Summary of HB 320 (Session 153, Delaware)

Purpose and Intent

HB 320 proposes amendments to the Delaware Constitution to address technical corrections. While the title indicates a focus on corrections, the bill’s stated aim is to make precise, non-substantive amendments to constitutional text to improve clarity, fix drafting inconsistencies, align terminology, and ensure consistency with current law and practice. The measure is framed as housekeeping or technical corrections rather than policy shifts.

Key Provisions and Changes

  • The bill proposes amendments to the Delaware Constitution to correct or clarify language. Specific provisions are not detailed in the available summary, but typical “technical corrections” involve:

    • Fixing grammar, punctuation, and spelling
    • Aligning terms with current legal standards or other constitutional provisions
    • Resolving cross-references and numbering issues
    • Clarifying the scope or applicability of constitutional text (without adding new policy commitments)
  • The proposals are framed as amendments that would require formal constitutional modification, typically via legislative passage and a voter ratification process (the exact procedural steps are not enumerated in the provided summary, but constitutional amendments generally follow the state’s constitutional amendment process).

Affected Parties and Scope

  • The primary impact is on the text of the Delaware Constitution, affecting all residents and state actors who rely on the constitutional provisions.
  • Legal practitioners, state agencies, courts, and legislators would use the corrected language to interpret and apply constitutional provisions more consistently.

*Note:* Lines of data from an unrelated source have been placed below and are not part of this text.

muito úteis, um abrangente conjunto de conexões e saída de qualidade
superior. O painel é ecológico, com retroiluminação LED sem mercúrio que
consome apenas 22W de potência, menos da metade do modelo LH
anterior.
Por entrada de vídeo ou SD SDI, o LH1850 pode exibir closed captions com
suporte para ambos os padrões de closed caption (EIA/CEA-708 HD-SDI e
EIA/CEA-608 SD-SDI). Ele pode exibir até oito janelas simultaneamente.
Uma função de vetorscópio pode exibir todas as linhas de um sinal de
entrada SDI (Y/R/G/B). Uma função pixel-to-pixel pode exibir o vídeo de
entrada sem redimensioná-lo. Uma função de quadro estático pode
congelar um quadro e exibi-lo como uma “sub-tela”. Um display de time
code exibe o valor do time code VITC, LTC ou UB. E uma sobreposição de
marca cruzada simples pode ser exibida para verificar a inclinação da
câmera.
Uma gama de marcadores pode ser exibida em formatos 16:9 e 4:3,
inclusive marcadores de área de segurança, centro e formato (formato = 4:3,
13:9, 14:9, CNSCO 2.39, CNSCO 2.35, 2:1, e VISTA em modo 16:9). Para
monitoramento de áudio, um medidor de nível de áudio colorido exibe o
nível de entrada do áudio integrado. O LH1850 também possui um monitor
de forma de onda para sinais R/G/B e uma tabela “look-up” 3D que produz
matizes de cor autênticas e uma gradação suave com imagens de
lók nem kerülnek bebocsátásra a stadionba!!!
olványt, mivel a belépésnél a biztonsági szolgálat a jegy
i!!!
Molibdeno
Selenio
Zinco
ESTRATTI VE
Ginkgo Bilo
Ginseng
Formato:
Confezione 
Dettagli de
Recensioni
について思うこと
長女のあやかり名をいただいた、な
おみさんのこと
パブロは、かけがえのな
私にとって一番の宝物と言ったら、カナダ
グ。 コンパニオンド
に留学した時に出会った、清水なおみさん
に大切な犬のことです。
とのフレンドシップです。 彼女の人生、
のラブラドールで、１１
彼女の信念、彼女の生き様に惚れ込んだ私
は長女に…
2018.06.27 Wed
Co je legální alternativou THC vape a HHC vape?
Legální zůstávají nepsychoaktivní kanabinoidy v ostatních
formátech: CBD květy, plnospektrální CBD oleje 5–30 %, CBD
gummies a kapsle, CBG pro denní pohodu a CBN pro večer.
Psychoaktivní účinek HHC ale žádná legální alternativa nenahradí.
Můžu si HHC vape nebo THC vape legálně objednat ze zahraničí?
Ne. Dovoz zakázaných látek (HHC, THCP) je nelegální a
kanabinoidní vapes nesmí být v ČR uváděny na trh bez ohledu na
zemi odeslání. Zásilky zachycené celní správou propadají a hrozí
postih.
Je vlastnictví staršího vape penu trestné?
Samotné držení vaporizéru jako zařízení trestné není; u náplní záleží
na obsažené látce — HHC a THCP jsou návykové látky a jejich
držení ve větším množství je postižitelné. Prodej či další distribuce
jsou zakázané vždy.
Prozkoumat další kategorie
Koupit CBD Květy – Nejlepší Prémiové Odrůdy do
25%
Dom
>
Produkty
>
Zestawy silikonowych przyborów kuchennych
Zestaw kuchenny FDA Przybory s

Procedural and Timeline Aspects

  • Introduced: March 11, 2026, and assigned to the Administration Committee in the House.
  • Committee Action: Reported out of Committee on April 15, 2026, with a positive committee report “On Its Merits” (5 votes in favor, as indicated by the committee report status; exact vote tally not provided in the summary).
  • Next steps (typical for constitutional amendments in Delaware): If approved by the House, the bill would proceed through the Senate (subject to separate readings and committee processes) and would ultimately require voter approval in a statewide referendum to amend the Constitution.

Sponsors

  • Primary and co-sponsors include: Ed Osienski, Tim Dukes, Dave Sokola, Melissa Minor-Brown, Stell Selby, Kerri Harris, Brian Pettyjohn, Josue Ortega, and Bryan Townsend. The broad sponsorship indicates cross-ideological support and bipartisan interest in correcting constitutional language.

Practical Implications

  • If enacted and ratified, the amendments would yield a cleaner, more cohesive constitutional text, reducing ambiguity and potential litigation arising from drafting errors.
  • There is no indication of new policy mandates or funding commitments; the changes are consistent with maintaining current constitutional structure while improving precision.

Note

  • Lack of detailed text in the provided material means the summary focuses on the general nature of technical corrections rather than specific constitutional changes. For a complete understanding, the bill’s exact proposed constitutional language and any accompanying explanatory notes would be necessary.

Compiled from official sources — confirm details with the bill’s official record.